6. Pinhole Cameras: DIY Time Machines for Light
Build a camera with no lens and no screen—just a box and the power of light. Pinhole cameras are a brilliant way to teach the foundations of photography and optics. Students construct their own cameras from recycled cardboard boxes or tins, poke a tiny hole to let light in, and place light-sensitive paper inside. Once exposed to the sun, the image appears inverted but hauntingly beautiful. The process is slow, unpredictable, and totally rewarding.
Sunlight Meets Science
Pinhole photography introduces physics (light traveling in straight lines), math (measuring exposure times), and the origins of modern photography. It also fosters patience and attention to detail in a world of instant gratification.
Project Idea
Facilitate a Sunlit Portrait Day where students use their pinhole cameras to photograph classmates. Students can also capture scenes around the schoolyard, like in the One Town, Many Views Lesson in FLEX Curriculum. Develop and display the prints in a gallery walk to highlight each student’s unique eye.

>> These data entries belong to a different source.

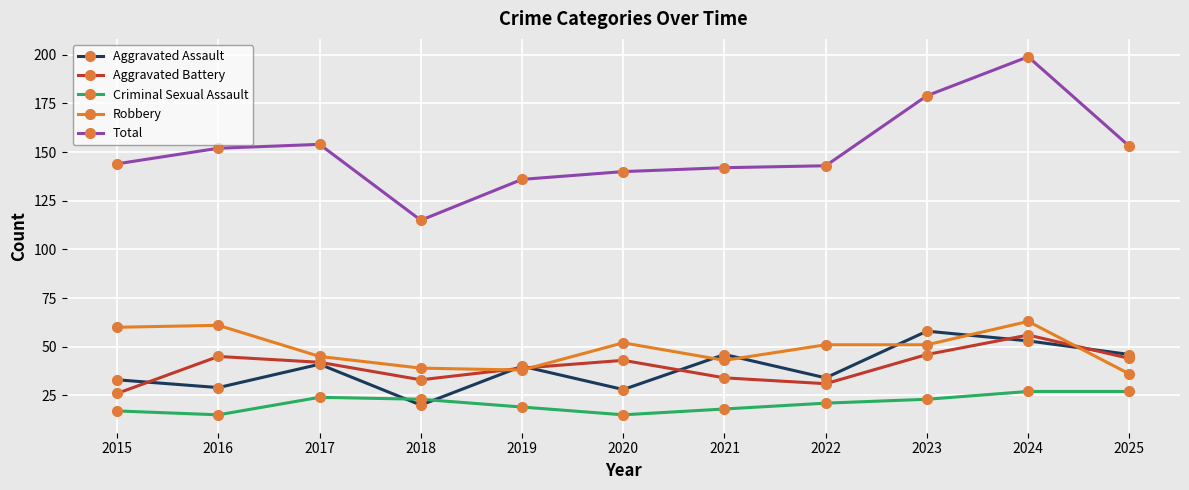

What are all the series names shown in the legend?

Aggravated Assault, Aggravated Battery, Criminal Sexual Assault, Robbery, Total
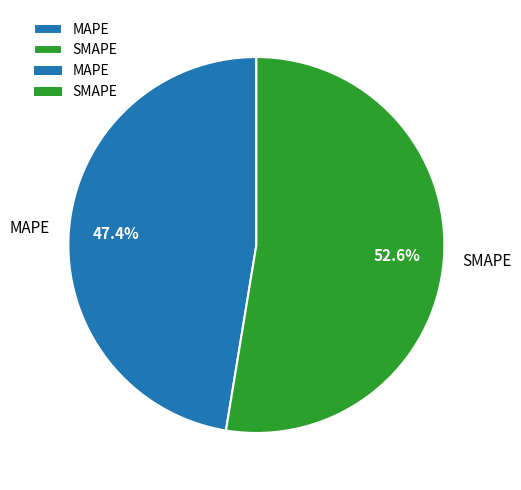

True or false: SMAPE accounts for 53% of the total.

True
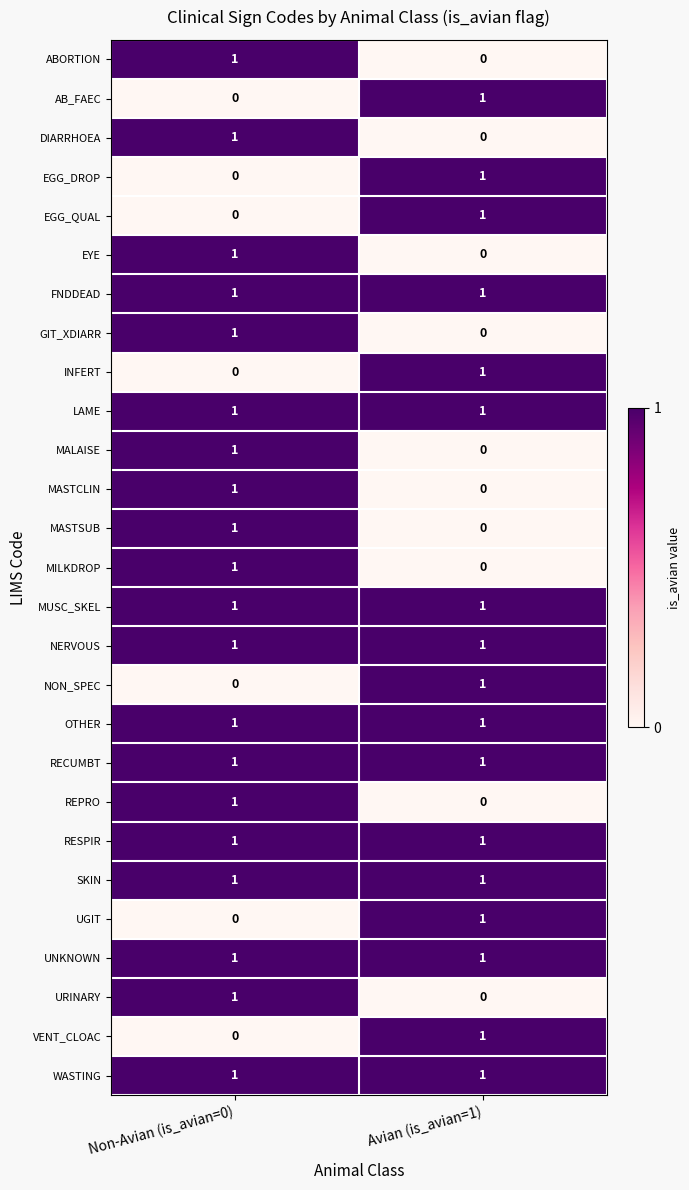

The value of RECUMBT at Avian (is_avian=1) is 0. True or false?

False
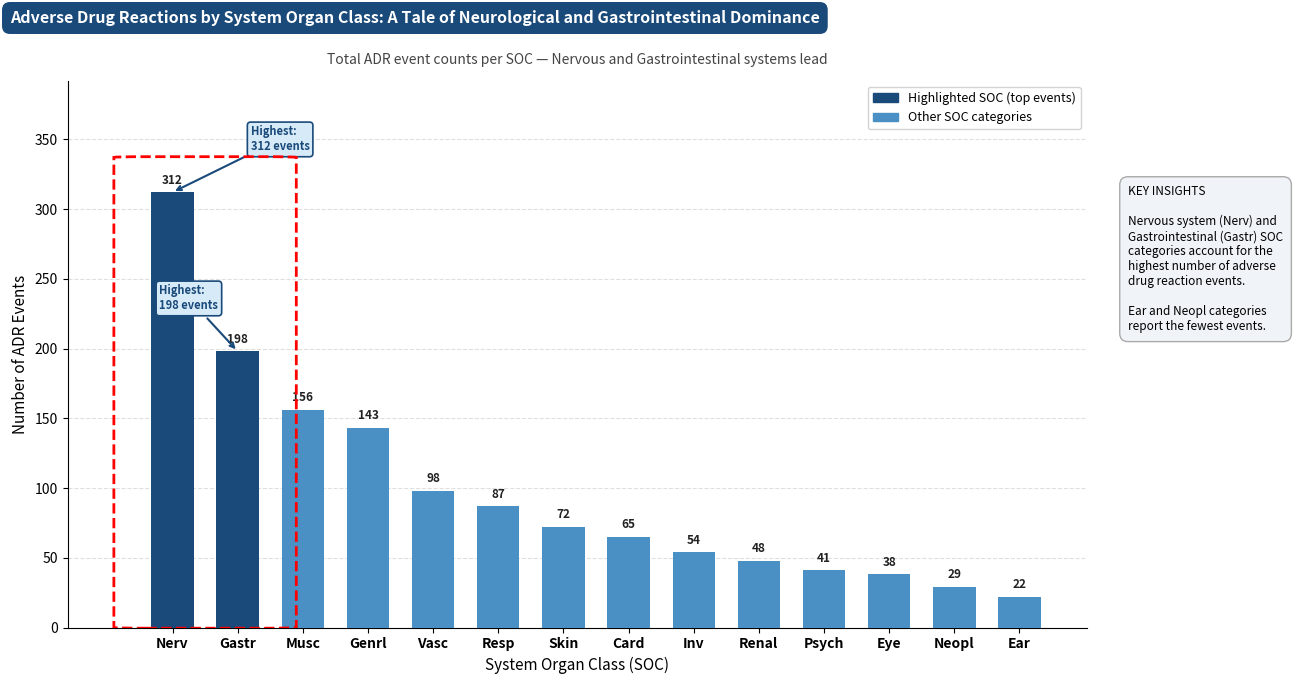

What is the approximate value at Nerv?

312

There’s no reason to leave sunshine behind when the school year starts up again. By using the sun as both the subject and tool, you give students the chance to see art through a new (and literally brighter) lens. These projects are perfect for the first few weeks of school when the weather’s still warm and your classroom is buzzing with back-to-school energy. Let the sun inspire wonder, spark inquiry, and infuse your art room with a little leftover summer glow. Recharge yourself by trying these playful techniques now and then, chase the sun wherever your creativity takes you!
How can you bring the sun into your classroom?
Which sun-powered art activity do you think your students will enjoy the most?